Harakatuna.com. Jakarta – Kementerian Agama (Kemenag) melalui Direktorat Jenderal Bimbingan Masyarakat (Ditjen Bimas) Islam meluncurkan 18 program strategi bertema “Keajaiban Harmoni” (Indahnya Keharmonisan) guna memperkuat semangat kerukunan, kebinekaan, moderasi, dan harmoni antarumat beragama di Indonesia.
Peluncuran program tersebut bertepatan dengan Bulan Toleransi Internasional, sekaligus menjadi bagian dari dukungan Kemenag terhadap kebijakan luar negeri Presiden Prabowo Subianto dalam mewujudkan perdamaian dunia.
Dirjen Bimas Islam Kemenag, Abu Rokhmad, menjelaskan bahwa kegiatan ini merupakan implementasi dari Asta Cita Presiden dan Wakil Presiden serta bagian dari Asta Protas Menteri Agama, khususnya yang berkaitan dengan penguatan kerukunan dan cinta kemanusiaan.

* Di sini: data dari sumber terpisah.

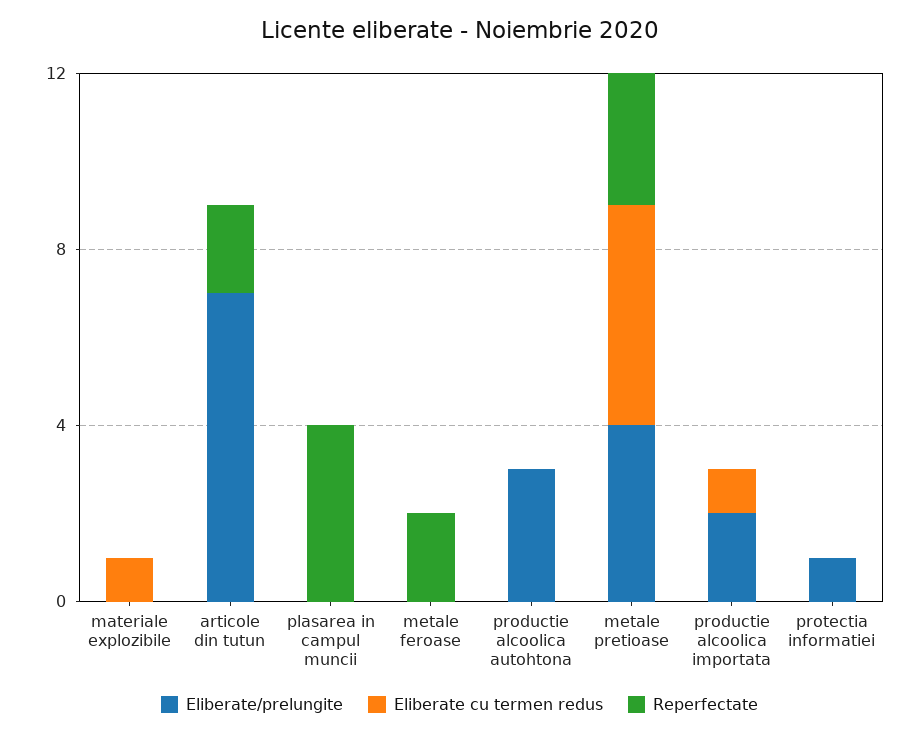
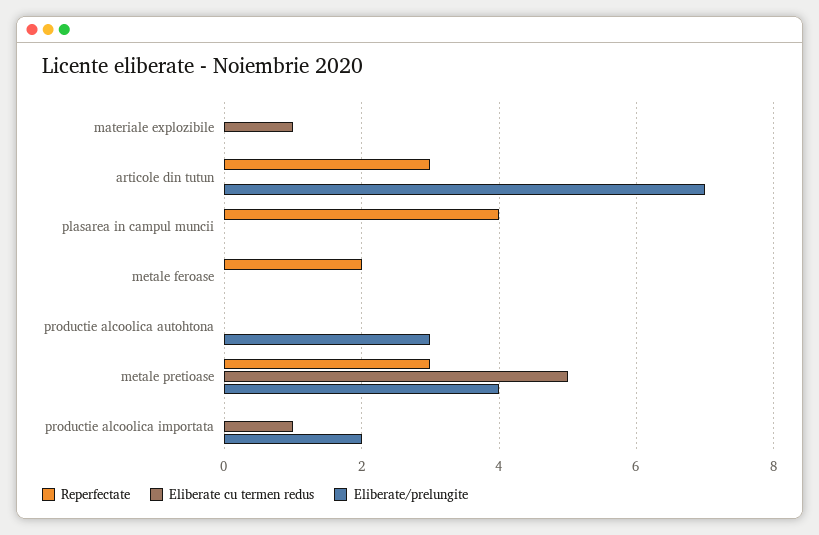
  {
    "Eliberate/prelungite": {
      "materiale explozibile": 0,
      "articole din tutun": 7,
      "plasarea in campul muncii": 0,
      "metale feroase": 0,
      "productie alcoolica autohtona": 3,
      "metale pretioase": 4,
-     "productie alcoolica importata": 2,
+     "productie alcoolica importata": 2
-     "protectia informatiei": 1
    },
    "Eliberate cu termen redus": {
      "materiale explozibile": 1,
      "articole din tutun": 0,
      "plasarea in campul muncii": 0,
      "metale feroase": 0,
      "productie alcoolica autohtona": 0,
      "metale pretioase": 5,
-     "productie alcoolica importata": 1,
+     "productie alcoolica importata": 1
-     "protectia informatiei": 0
    },
    "Reperfectate": {
      "materiale explozibile": 0,
-     "articole din tutun": 2,
+     "articole din tutun": 3,
      "plasarea in campul muncii": 4,
      "metale feroase": 2,
      "productie alcoolica autohtona": 0,
      "metale pretioase": 3,
-     "productie alcoolica importata": 0,
+     "productie alcoolica importata": 0
-     "protectia informatiei": 0
    }
  }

“Toleransi, kerukunan, dan cinta kemanusiaan merupakan modal sosial yang harus dirawat dan dijaga sepanjang masa. Karena cinta kemanusiaan itu bukan sesuatu yang tiba-tiba turun dari langit, tetapi harus terus kita jaga, kita edukasi, dan kita usahakan agar benar-benar terwujud,” ujar Abu Rokhmad dalam konferensi pers di Jakarta, Rabu (5/11/2025).

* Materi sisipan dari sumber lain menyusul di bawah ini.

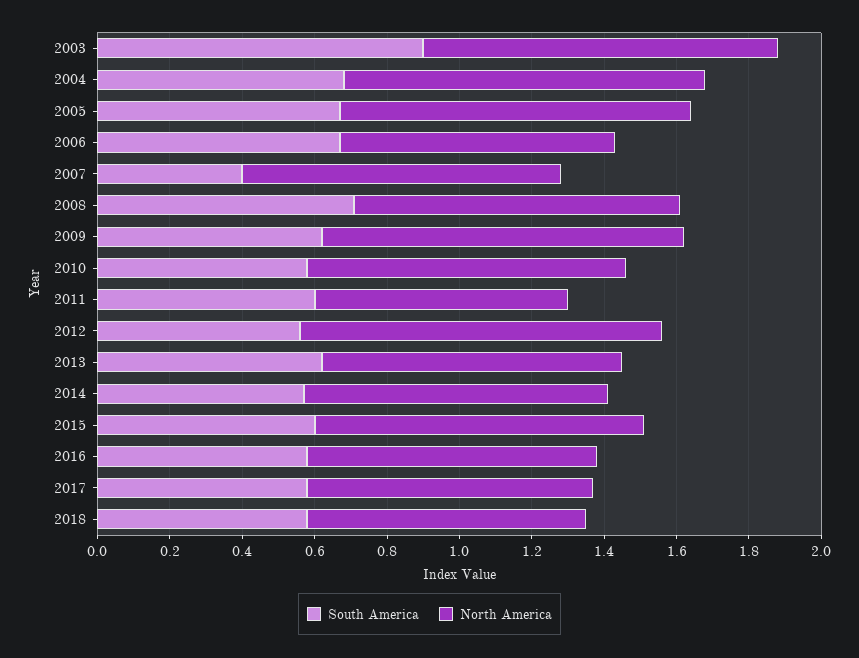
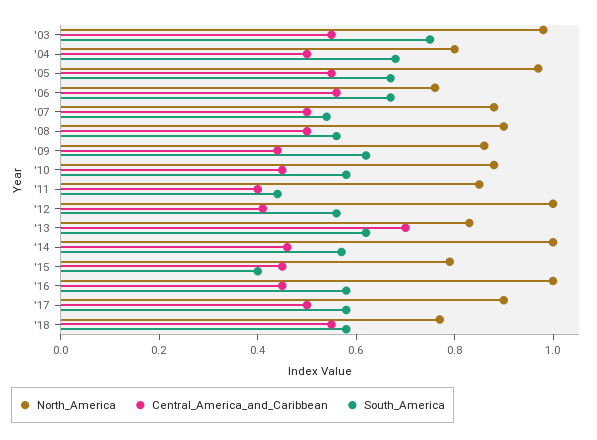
  {
    "South America": {
-     "2003": 0.9,
+     "2003": 0.75,
      "2004": 0.7,
      "2005": 0.65,
      "2006": 0.65,
-     "2007": 0.4,
+     "2007": 0.55,
-     "2008": 0.7,
+     "2008": 0.55,
      "2009": 0.6,
      "2010": 0.6,
-     "2011": 0.6,
+     "2011": 0.45,
      "2012": 0.55,
      "2013": 0.6,
      "2014": 0.55,
-     "2015": 0.6,
+     "2015": 0.4,
      "2016": 0.6,
      "2017": 0.6,
      "2018": 0.6
    },
    "North America": {
      "2003": 1,
-     "2004": 1,
+     "2004": 0.8,
      "2005": 0.95,
      "2006": 0.75,
      "2007": 0.9,
      "2008": 0.9,
-     "2009": 1,
+     "2009": 0.85,
      "2010": 0.9,
-     "2011": 0.7,
+     "2011": 0.85,
      "2012": 1,
      "2013": 0.85,
-     "2014": 0.85,
+     "2014": 1,
-     "2015": 0.9,
+     "2015": 0.8,
-     "2016": 0.8,
+     "2016": 1,
-     "2017": 0.8,
+     "2017": 0.9,
      "2018": 0.75
-   }
+   },
+   "Central_America_and_Caribbean": {
+     "2003": 0.55,
+     "2004": 0.5,
+     "2005": 0.55,
+     "2006": 0.55,
+     "2007": 0.5,
+     "2008": 0.5,
+     "2009": 0.45,
+     "2010": 0.45,
+     "2011": 0.4,
+     "2012": 0.4,
+     "2013": 0.7,
+     "2014": 0.45,
+     "2015": 0.45,
+     "2016": 0.45,
+     "2017": 0.5,
+     "2018": 0.55
+   }
  }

Menyusun Kegiatan “Keajaiban Harmoni”
Abu Rokhmad menjelaskan, kegiatan Keajaiban Harmoni telah diawali dengan Kompetisi Film Islami Tingkat Nasional 2025, yang bertujuan mendorong kontribusi sineas muda dalam mentransformasi penyiaran keagamaan Islam melalui karya film yang kreatif, inovatif, dan berdampak positif bagi bangsa dan negara.
Rangkaian kegiatan dilanjutkan dengan Ekspo Syiar Budaya Islam, yang menampilkan kekayaan budaya Islam Indonesia, mulai dari seni, arsitektur, sastra, pakaian adat, hingga talkshow yang dikemas sebagai media dakwah dan penyebaran nilai-nilai Islam yang moderat.
Salah satu kegiatan akademik terbesar dalam rangkaian ini adalah Ijtima Ulama Tafsir Al-Qur’an, yang akan digelar pada 19–21 November 2025 di Jakarta. “Ini kegiatan yang cukup besar, bersifat akademik, yaitu pertemuan ulama tafsir Al-Qur’an seluruh Indonesia. Seperti yang mungkin sudah diketahui, Kementerian Agama sedang melakukan penyempurnaan Tafsir Al-Qur’an Kemenag yang sudah berusia lebih dari 20 tahun. Saat ini sedang kami melakukan proses review dan pembaruan,”
jelas Abu Rokhmad.
Rumah Ibadah Ramah Pemudik Nataru, Simbol Kebersamaan
Sebagai penutup rangkaian kegiatan, Kemenag akan menggelar program “Rumah Ibadah Ramah Pemudik Nataru” (Natal dan Tahun Baru). Program ini diinisiasi untuk menghadirkan suasana aman, nyaman, dan harmonis bagi masyarakat yang melakukan perjalanan mudik akhir tahun. “Melalui kolaborasi lintas umat dan dukungan berbagai elemen keagamaan, rumah ibadah difungsikan sebagai ruang istirahat sekaligus simbol kebersamaan dalam semangat toleransi,” tutur Abu Rokhmad.
Ia menambahkan, program ini tidak hanya memperkuat hubungan harmonis antarumat beragama, tetapi juga menegaskan bahwa rumah ibadah dapat berperan sebagai pusat kepedulian dan persaudaraan di tengah keberagaman bangsa.
Dengan 18 program yang dijalankan, Kemenag berharap Keajaiban Harmoni menjadi momentum nyata dalam membumikan nilai-nilai toleransi, moderasi beragama, dan cinta kemanusiaan di seluruh lapisan masyarakat Indonesia.